What do these increasingly fantastical scenes mean? The audience may never be quite sure, but one thing is certain: playwright Tina Howe, overpraised in the past for her wan Wasp tone poems (Painting Churches, Coastal Disturbances), has infused new energy into her work. At the same time, she has sustained her gift for hinting at profound meanings in humdrum moments. To Howe, the eternal in life is clearest in its ephemerality; the memories that haunt us to the end of our days are of the most ordinary, and thus revealing, events.

Howe has always had an ear for plausible conversation and a keen eye for the elegiac beauty of the everyday. Blending them with the subtly magical in Approaching Zanzibar at last relieves her work of a seeming pettiness and dullness. In the production that opened off-Broadway last week, she is aided by a superb cast, including Jane Alexander and Harris Yulin as the parents and Bethel Leslie as the dying aunt -- all established stars who delicately avoid star turns -- and the exceptional Clayton Barclay Jones and Angela Goethals as the children. Heidi Landesman's brilliantly simple sets fill a postage-stamp stage with bits of cloth to create a mountain, a river, a campsite and a twinkling night sky, capturing not physical essence but distilled recollection. The entire event is ethereal yet spellbinding.

ARISTOCRATS

by Brian Friel

Social standing is always relative. To the hardscrabble peasants down in the Irish village of Ballybeg, the clan in the big house on the hill is the nobility. But at Ballybeg Hall the members of that gilded tribe are keenly aware of a wider world and their piddling place in it. They glamourize the past: a tatty cushion or tarnished candlestick becomes an heirloom by reason of a (probably fictitious) anecdotal link to some bygone celebrity. They embroider the dismal present. They deny the looming future of dissolution and dispersal.

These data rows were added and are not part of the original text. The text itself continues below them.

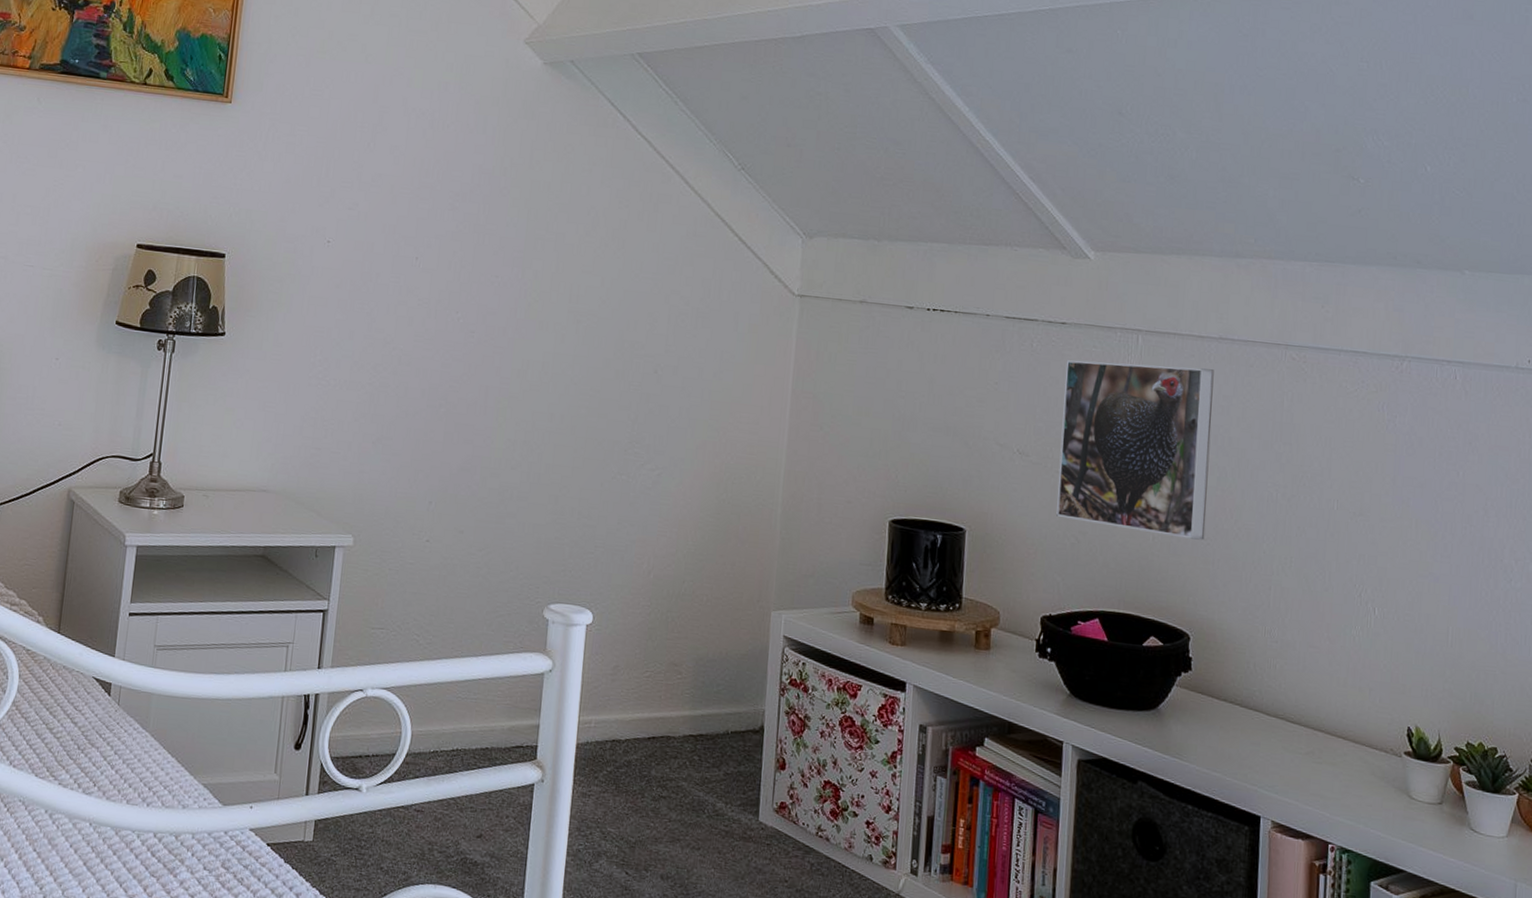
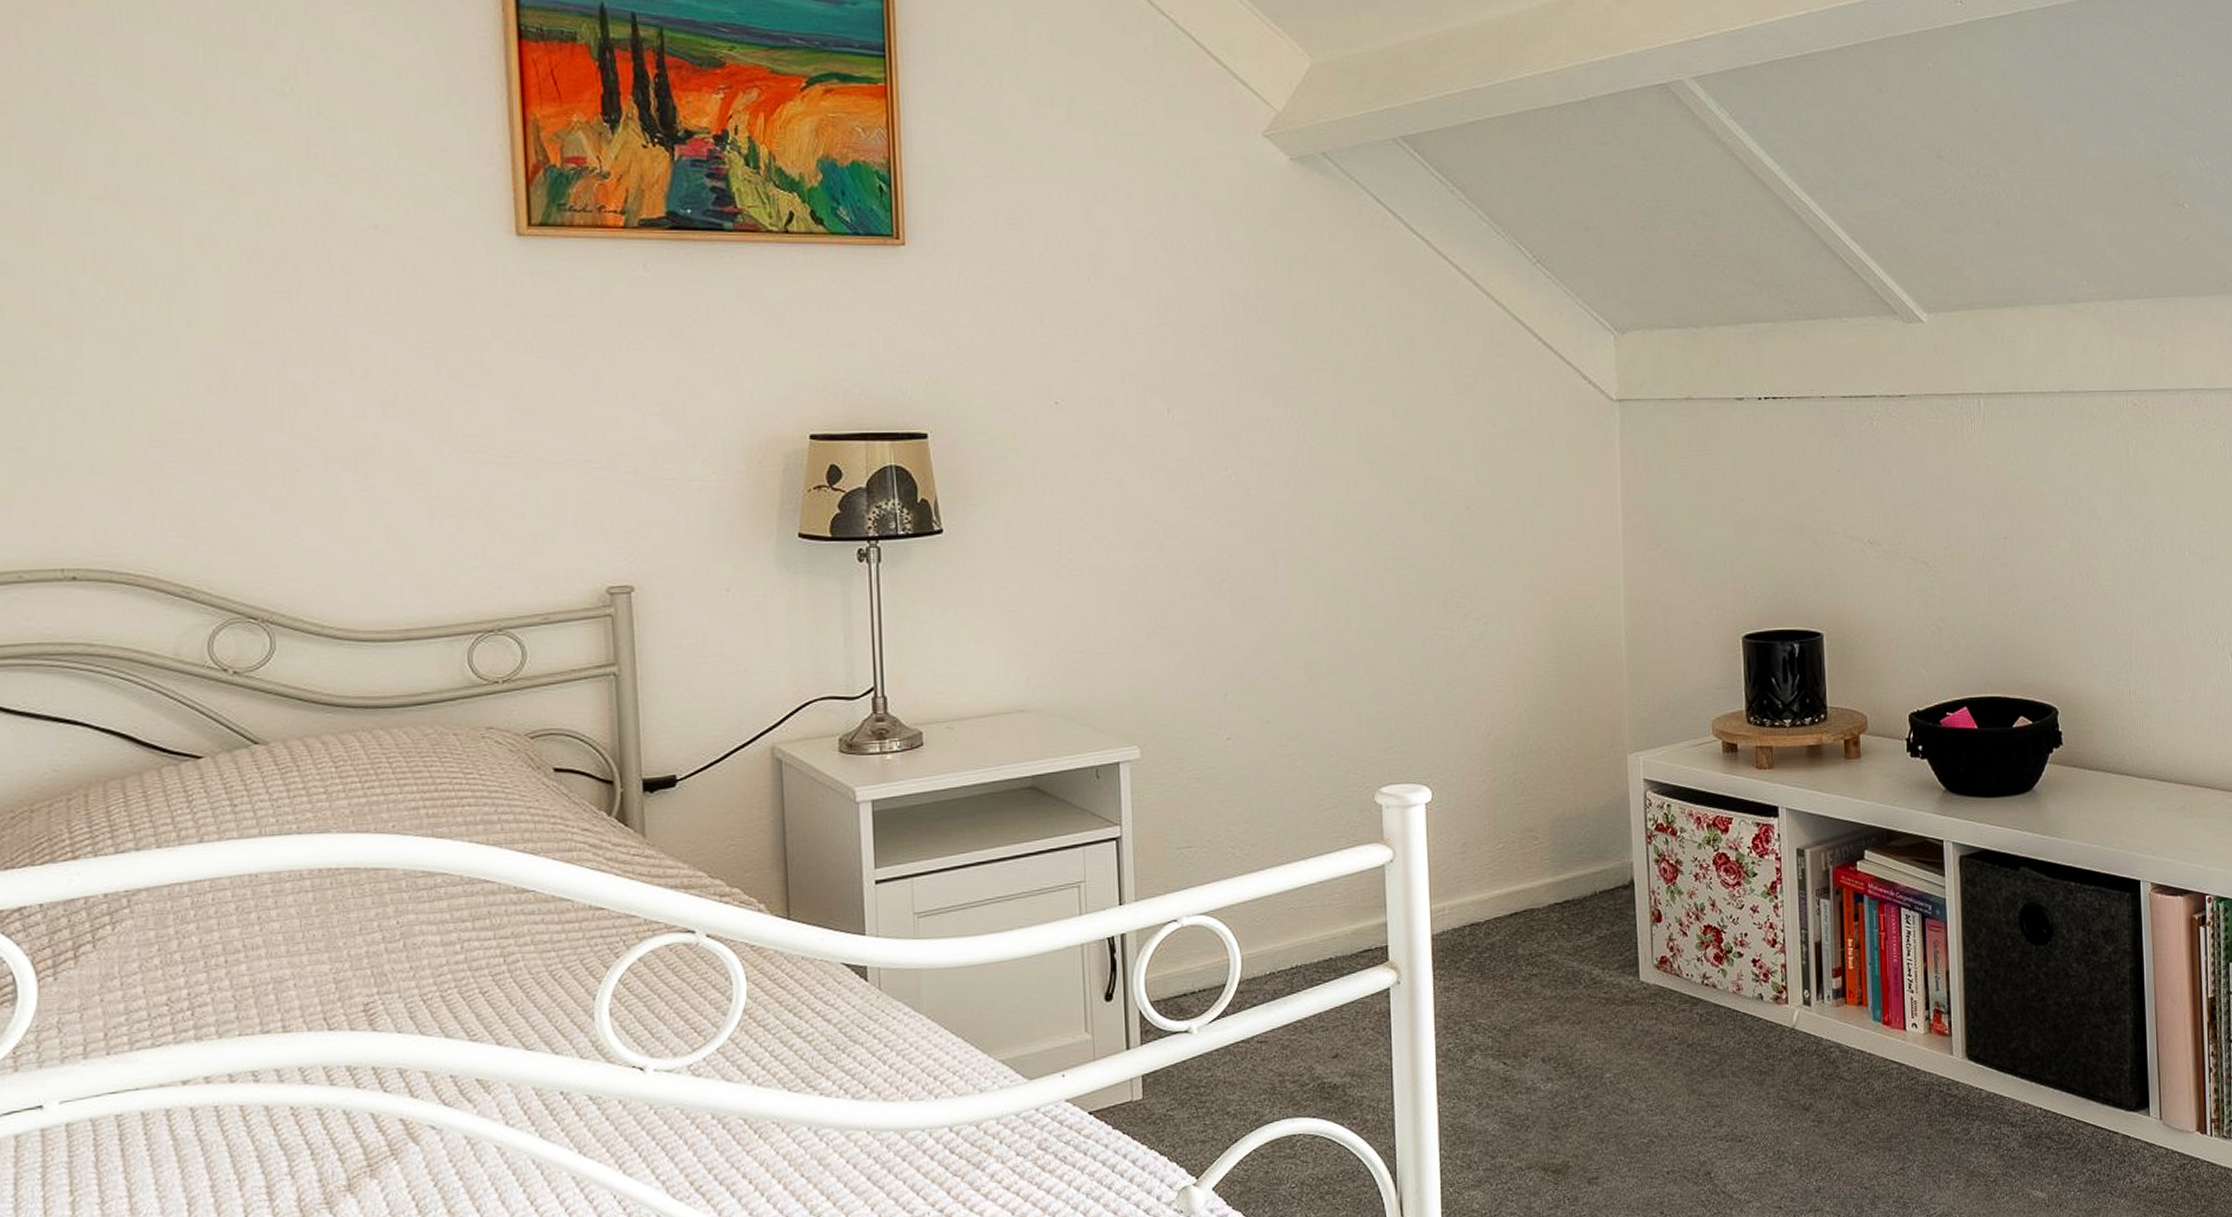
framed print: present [1056,359,1214,540] -> none [1909,426,2064,609]

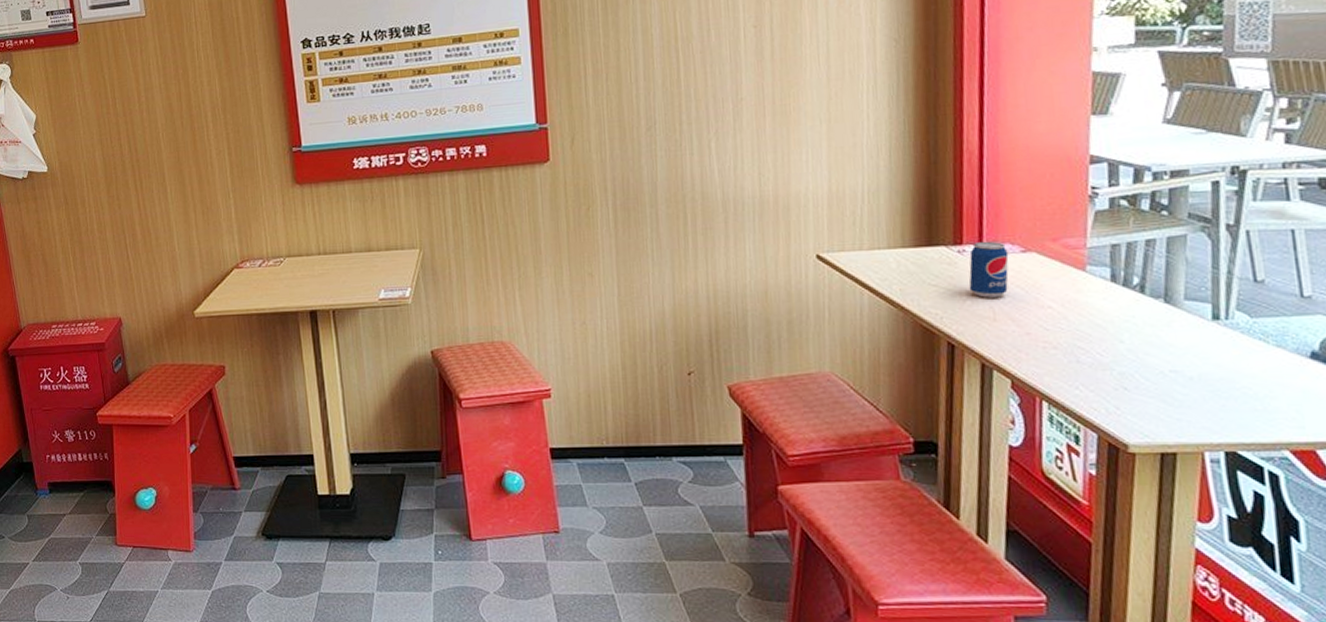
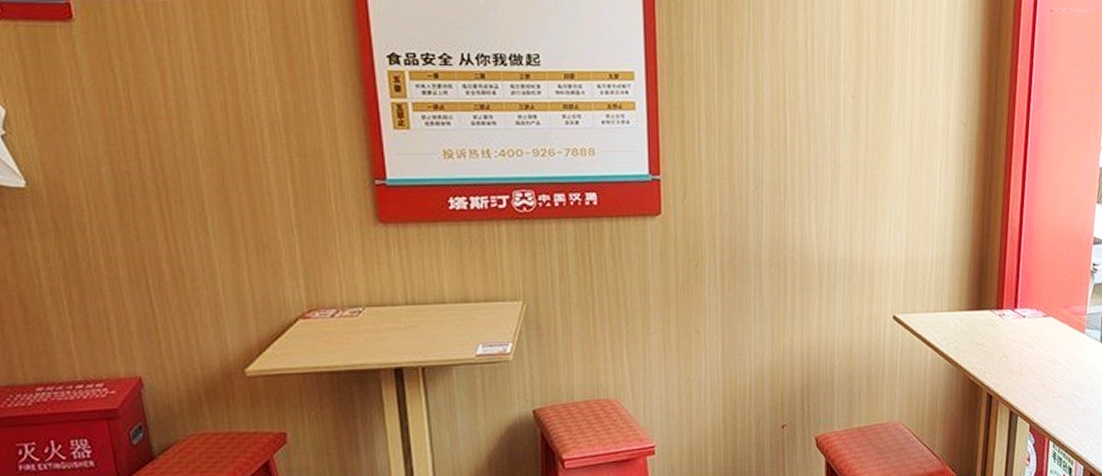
beverage can: present [969,241,1009,298] -> none [1005,306,1034,355]

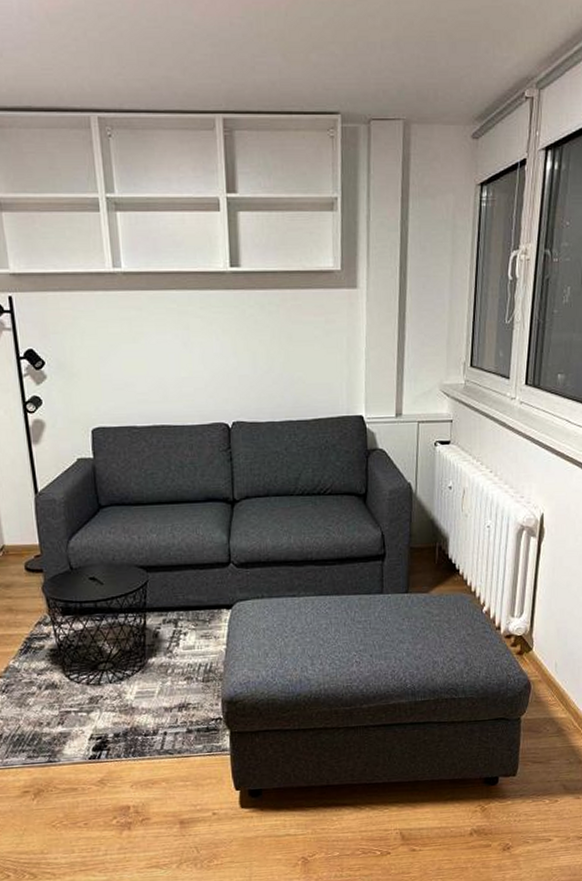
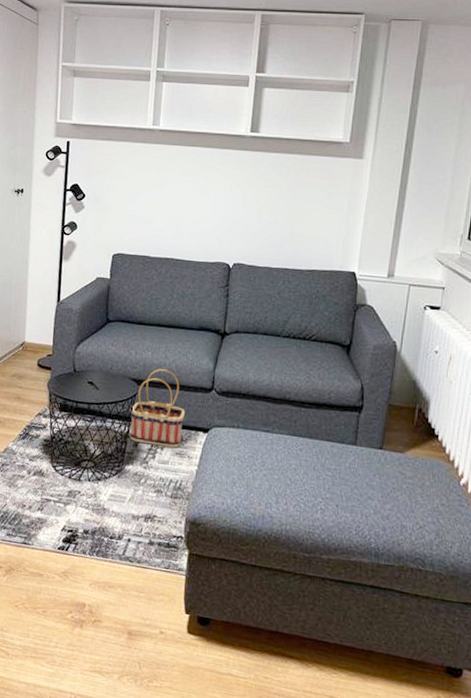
basket: none [143,550,205,633] -> present [130,369,185,448]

If all this sounds like the umpteenth rewrite of Chekhov's The Cherry Orchard, the best defense Brian Friel might offer for his superb play, now off-Broadway, is that his characters seem Chekhovian only because they are so candid and self-aware. Kaiulani Lee is the older sister who sacrificed by staying home to tend to her father, Haviland Morris the sister who opted to marry for money, Margaret Colin the one who drowned herself in the Molotov cocktail of alcohol laced with utter honesty. John Pankow excels as the village lad who romanced each girl in turn, settled for the one who would have him, and went on to a diplomatic career that eclipses the golden clan's luster in every mind but the one that counts: his own.

Against these plangent strings of personality is the oboe howl and twitter of Niall Buggy as the only son, a pixilated and desperate man steeped in family lore who nonetheless bolted half a continent away. For him and his kin, heritage is a cruel joke masquerading as an oracle.

LARGELY NEW YORK

by Bill Irwin

Performance artist. New vaudevillian. Silent clown. However you label limber-jointed Bill Irwin, he is one of the most winsome presences in the American theater. In the sketchbook Largely New York, which opened on Broadway last week, he wears a top hat and spectacles, carries a white cane and resembles an elongated Jiminy Cricket. All around him are people he might befriend, if only he could break through their obsessive isolation with entertainment machines -- a Walkman, a boom box, a video camera, a TV monitor. Irwin himself carries a remote control, purportedly hooked up to the tiers of curtains onstage and the sound system that sporadically blares Tea for Two while he attempts a soft-shoe.

Not much happens during these 70 sweetly silly minutes: pratfalls and swan dives, break dancers accosted, a girl lost and maybe won. Some technology- ( inspired images are new -- Irwin silently screams from inside a TV until someone vacuums up his video image and expels it into an old trunk, from which the lanky actor unfolds -- but the show owes a lot to Chaplin and Harpo, Jacques Tati and Marcel Marceau. Still, they are the people to copy, and Irwin surely has the gift.